A Tory equalities agenda, she says, should be based on Martin Luther King’s ‘dream’ — that people should be judged ‘on the content of their character’ and not the colour of their skin. ‘Now, it’s all about the colour of your skin. That cannot be,’ she says emphatically. ‘You can’t pick and choose the rules depending on the colour of someone’s skin. That is what the racists do.’

I put to her that the Tories have dabbled in all this for quite some time, talking up racial injustice, then posing as the avengers.

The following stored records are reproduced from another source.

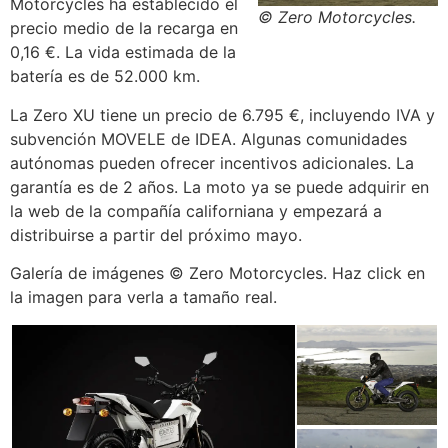
Motorcycles ha establecido el
© Zero Motorcycles.
precio medio de la recarga en
0,16 €. La vida estimada de la
batería es de 52.000 km.
La Zero XU tiene un precio de 6.795 €, incluyendo IVA y
subvención MOVELE de IDEA. Algunas comunidades
autónomas pueden ofrecer incentivos adicionales. La
garantía es de 2 años. La moto ya se puede adquirir en
la web de la compañía californiana y empezará a
distribuirse a partir del próximo mayo.
Galería de imágenes © Zero Motorcycles. Haz click en
la imagen para verla a tamaño real.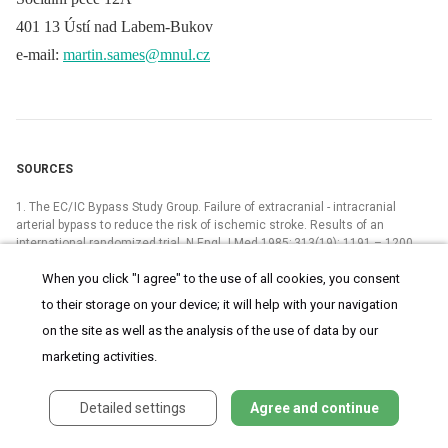
401 13 Ústí nad Labem-Bukov
e-mail:
martin.sames@mnul.cz
SOURCES
1. The EC/ IC Bypass Study Group. Failure of extracranial -⁠ intracranial
arterial bypass to reduce the risk of ischemic stroke. Results of an
international randomized trial. N Engl J Med 1985; 313(19): 1191 –⁠ 1200.
2. Schmiedek P, Piepgras A, Leinsinger G, Kirsch CM, Einhüpl
When you click "I agree" to the use of all cookies, you consent
K. Improvement of cerebrovascular reserve capacity by EC‑IC arterial
to their storage on your device; it will help with your navigation
bypass surgery in patients with ICA occlusion and hemodynamic cerebral
ischemia. J Neurosurg 1994; 81(2): 236 –⁠ 244.
on the site as well as the analysis of the use of data by our
marketing activities.
3. Garrett MC, Komotar RJ, Starke RM, Merkow MB, Otten ML, Sciacca RR et
al. The efficiacy of direct extracranial -⁠ intracranial bypass in the treatment
of symptomatic hemodynamic failure secondary to athero‑-occlusive
Detailed settings
Agree and continue
disease: a systematic review. Clin Neurol Neurosurg 2009; 111(4): 319
–⁠ 326.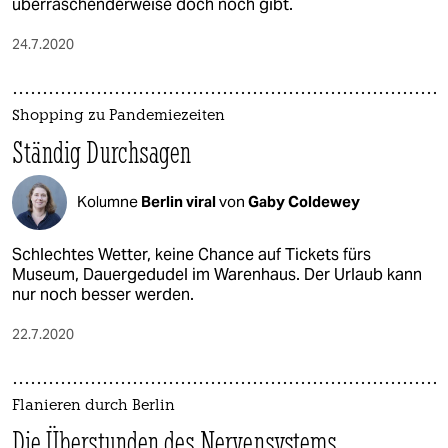
überraschenderweise doch noch gibt.
24.7.2020
Shopping zu Pandemiezeiten
Ständig Durchsagen
Kolumne
Berlin viral
von
Gaby Coldewey
Schlechtes Wetter, keine Chance auf Tickets fürs
Museum, Dauergedudel im Warenhaus. Der Urlaub kann
nur noch besser werden.
22.7.2020
Flanieren durch Berlin
Die Überstunden des Nervensystems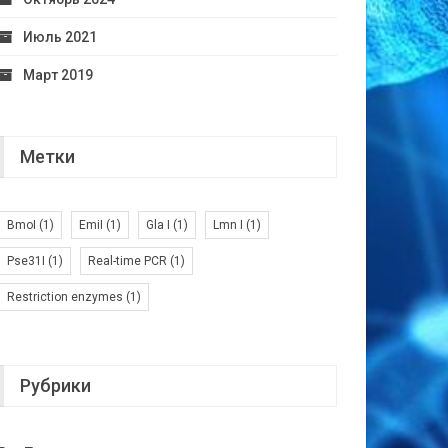
Июль 2021
Март 2019
Метки
BmoI
(1)
EmiI
(1)
Gla I
(1)
Lmn I
(1)
Pse31I
(1)
Real-time PCR
(1)
Restriction enzymes
(1)
Рубрики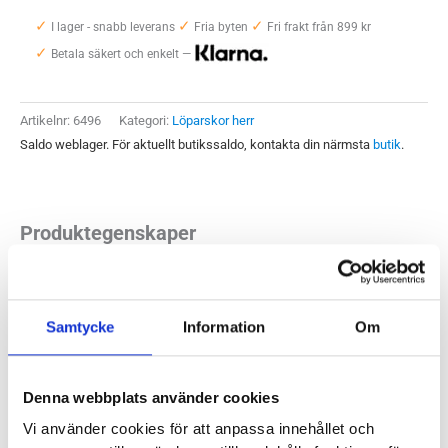
Triumph
✓
✓
✓
RFG
I lager - snabb leverans
Fria byten
Fri frakt från 899 kr
✓
Herr
Betala säkert och enkelt —
mängd
Artikelnr:
6496
Kategori:
Löparskor herr
Saldo weblager. För aktuellt butikssaldo, kontakta din närmsta
butik
.
Produktegenskaper
Saucony Triumph RFG är löparskon du väljer om du vill ha
mycket stötdämpning som ger dig god komfort, effektiv
Samtycke
Information
Om
avlastning och skön känsla under dina löppass. RFG står för
Run For Good, i den här modellen har ovandelen producerats
Denna webbplats använder cookies
med miljön i fokus genom att Saucony satsat på återvunnet
garn och växtbaserade färgämnen.
Vi använder cookies för att anpassa innehållet och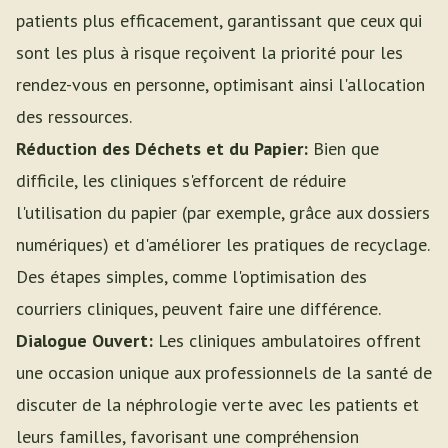
patients plus efficacement, garantissant que ceux qui
sont les plus à risque reçoivent la priorité pour les
rendez-vous en personne, optimisant ainsi l'allocation
des ressources.
Réduction des Déchets et du Papier:
Bien que
difficile, les cliniques s'efforcent de réduire
l'utilisation du papier (par exemple, grâce aux dossiers
numériques) et d'améliorer les pratiques de recyclage.
Des étapes simples, comme l'optimisation des
courriers cliniques, peuvent faire une différence.
Dialogue Ouvert:
Les cliniques ambulatoires offrent
une occasion unique aux professionnels de la santé de
discuter de la néphrologie verte avec les patients et
leurs familles, favorisant une compréhension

David Cameron notoriously claimed that a black Brit was ‘more likely to be in a prison cell than studying at a top university’. ‘There can be an issue,’ she responds. ‘In trying to show that you are a party representing all people, you accept some of the false rhetoric in order to be able to demonstrate that you’re doing something about it. But there are enough problems for us without having to create new ones…The repetition of the victimhood narrative is really poisonous for young people because they hear it and believe it.’

Badenoch grew up in Nigeria and, aged 16, won a part-scholarship to Stanford University to study medicine, but the fees were still prohibitive. She then moved to Britain where, she admits, she experienced discrimination. ‘Some very lovely liberal headteachers said: “Why don’t you try being a nurse instead? It’ll be easier for you to get it.” I would call that racism. In their minds, they were probably trying to help me because they thought: “Oh, this poor black person, she seems to be doing OK at school, let’s get her on the nursing track. She won’t fail at that. But if we give her anything difficult to do, she will fail.”’

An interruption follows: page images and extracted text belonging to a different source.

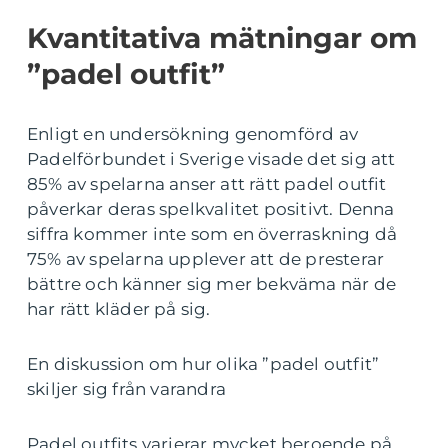
Kvantitativa mätningar om
”padel outfit”
Enligt en undersökning genomförd av
Padelförbundet i Sverige visade det sig att
85% av spelarna anser att rätt padel outfit
påverkar deras spelkvalitet positivt. Denna
siffra kommer inte som en överraskning då
75% av spelarna upplever att de presterar
bättre och känner sig mer bekväma när de
har rätt kläder på sig.
En diskussion om hur olika ”padel outfit”
skiljer sig från varandra
Padel outfits varierar mycket beroende på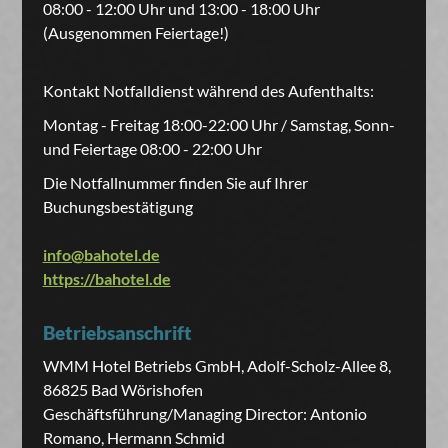
08:00 - 12:00 Uhr und 13:00 - 18:00 Uhr
(Ausgenommen Feiertage!)
Kontakt Notfalldienst während des Aufenthalts:
Montag - Freitag 18:00-22:00 Uhr / Samstag, Sonn-
und Feiertage 08:00 - 22:00 Uhr
Die Notfallnummer finden Sie auf Ihrer
Buchungsbestätigung
info@bahotel.de
https://bahotel.de
Betriebsanschrift
WMM Hotel Betriebs GmbH, Adolf-Scholz-Allee 8,
86825 Bad Wörishofen
Geschäftsführung/Managing Director: Antonio
Romano, Hermann Schmid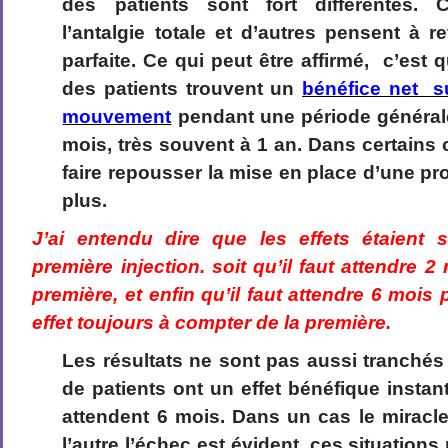
des patients sont fort différentes. C
l’antalgie totale et d’autres pensent à r
parfaite. Ce qui peut être affirmé, c’est
des patients trouvent un
bénéfice net su
mouvement
pendant une période général
mois, très souvent à 1 an. Dans certains 
faire repousser la mise en place d’une pr
plus.
J’ai entendu dire que les effets étaient s
première injection. soit qu’il faut attendre 
première, et enfin qu’il faut attendre 6 mois
effet toujours à compter de la première.
Les résultats ne sont pas aussi tranchés
de patients ont un effet bénéfique inst
attendent 6 mois. Dans un cas le miracl
l’autre l’échec est évident, ces situations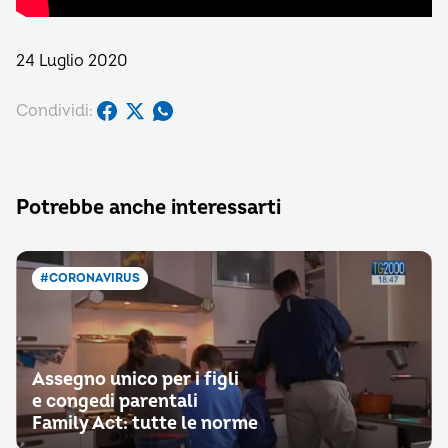
24 Luglio 2020
Condividi:
Potrebbe anche interessarti
#CORONAVIRUS
Assegno unico per i figli
e congedi parentali
Family Act: tutte le norme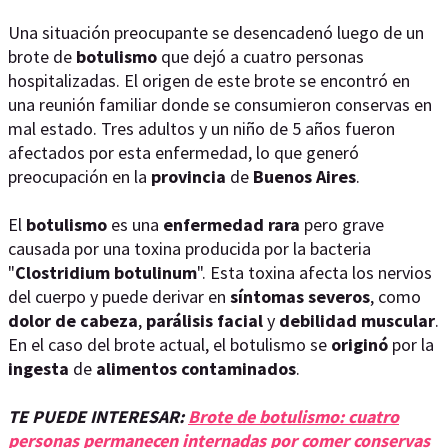
Una situación preocupante se desencadenó luego de un
brote de
botulismo
que dejó a cuatro personas
hospitalizadas. El origen de este brote se encontró en
una reunión familiar donde se consumieron conservas en
mal estado. Tres adultos y un niño de 5 años fueron
afectados por esta enfermedad, lo que generó
preocupación en la
provincia
de
Buenos Aires
.
El
botulismo
es una
enfermedad rara
pero grave
causada por una toxina producida por la bacteria
"
Clostridium botulinum
". Esta toxina afecta los nervios
del cuerpo y puede derivar en
síntomas severos
, como
dolor de cabeza
,
parálisis facial
y
debilidad muscular
.
En el caso del brote actual, el botulismo se
originó
por la
ingesta
de
alimentos contaminados
.
TE PUEDE INTERESAR:
Brote de botulismo: cuatro
personas permanecen internadas por comer conservas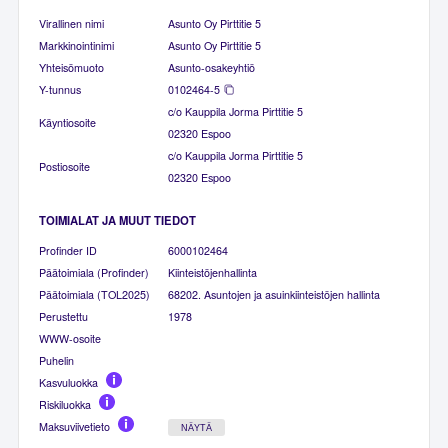
Virallinen nimi
Asunto Oy Pirttitie 5
Markkinointinimi
Asunto Oy Pirttitie 5
Yhteisömuoto
Asunto-osakeyhtiö
Y-tunnus
0102464-5
c/o Kauppila Jorma Pirttitie 5
Käyntiosoite
02320 Espoo
c/o Kauppila Jorma Pirttitie 5
Postiosoite
02320 Espoo
TOIMIALAT JA MUUT TIEDOT
Profinder ID
6000102464
Päätoimiala (Profinder)
Kiinteistöjenhallinta
Päätoimiala (TOL2025)
68202. Asuntojen ja asuinkiinteistöjen hallinta
Perustettu
1978
WWW-osoite
Puhelin
Kasvuluokka
Riskiluokka
Maksuviivetieto
NÄYTÄ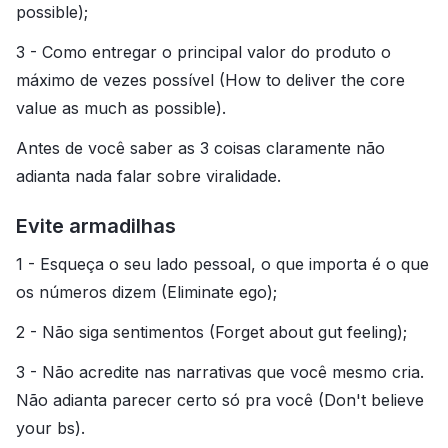
possible);
3 - Como entregar o principal valor do produto o
máximo de vezes possível (How to deliver the core
value as much as possible).
Antes de você saber as 3 coisas claramente não
adianta nada falar sobre viralidade.
Evite armadilhas
1 - Esqueça o seu lado pessoal, o que importa é o que
os números dizem (Eliminate ego);
2 - Não siga sentimentos (Forget about gut feeling);
3 - Não acredite nas narrativas que você mesmo cria.
Não adianta parecer certo só pra você (Don't believe
your bs).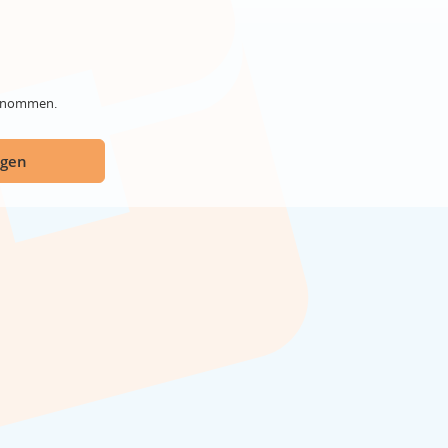
genommen.
ügen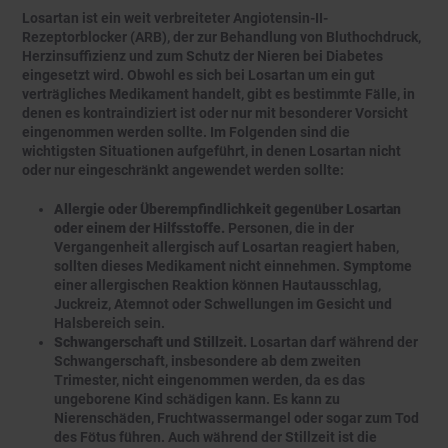
Losartan ist ein weit verbreiteter Angiotensin-II-
Rezeptorblocker (ARB), der zur Behandlung von Bluthochdruck,
Herzinsuffizienz und zum Schutz der Nieren bei Diabetes
eingesetzt wird. Obwohl es sich bei Losartan um ein gut
verträgliches Medikament handelt, gibt es bestimmte Fälle, in
denen es kontraindiziert ist oder nur mit besonderer Vorsicht
eingenommen werden sollte. Im Folgenden sind die
wichtigsten Situationen aufgeführt, in denen Losartan nicht
oder nur eingeschränkt angewendet werden sollte:
Allergie oder Überempfindlichkeit gegenüber Losartan
oder einem der Hilfsstoffe.
Personen, die in der
Vergangenheit allergisch auf Losartan reagiert haben,
sollten dieses Medikament nicht einnehmen. Symptome
einer allergischen Reaktion können Hautausschlag,
Juckreiz, Atemnot oder Schwellungen im Gesicht und
Halsbereich sein.
Schwangerschaft und Stillzeit.
Losartan darf während der
Schwangerschaft, insbesondere ab dem zweiten
Trimester, nicht eingenommen werden, da es das
ungeborene Kind schädigen kann. Es kann zu
Nierenschäden, Fruchtwassermangel oder sogar zum Tod
des Fötus führen. Auch während der Stillzeit ist die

She began a career in software engineering before joining Coutts and then The Spectator. She then stood for the Greater London Assembly before being elected to the ultra-safe seat of Saffron Walden in 2017. When she was handed the equalities brief, it surprised her friends because she has had far stronger views on the subject than her party had, historically, been comfortable expressing.

‘Too often, everyone’s waiting for the prime minister to come out and say: “This is really terrible and we’re going to do something about it.” Of course, as politicians, we have a role to play. But it can’t just be us. If you’re just waiting for your MP to say something, then you’ve lost the battle.’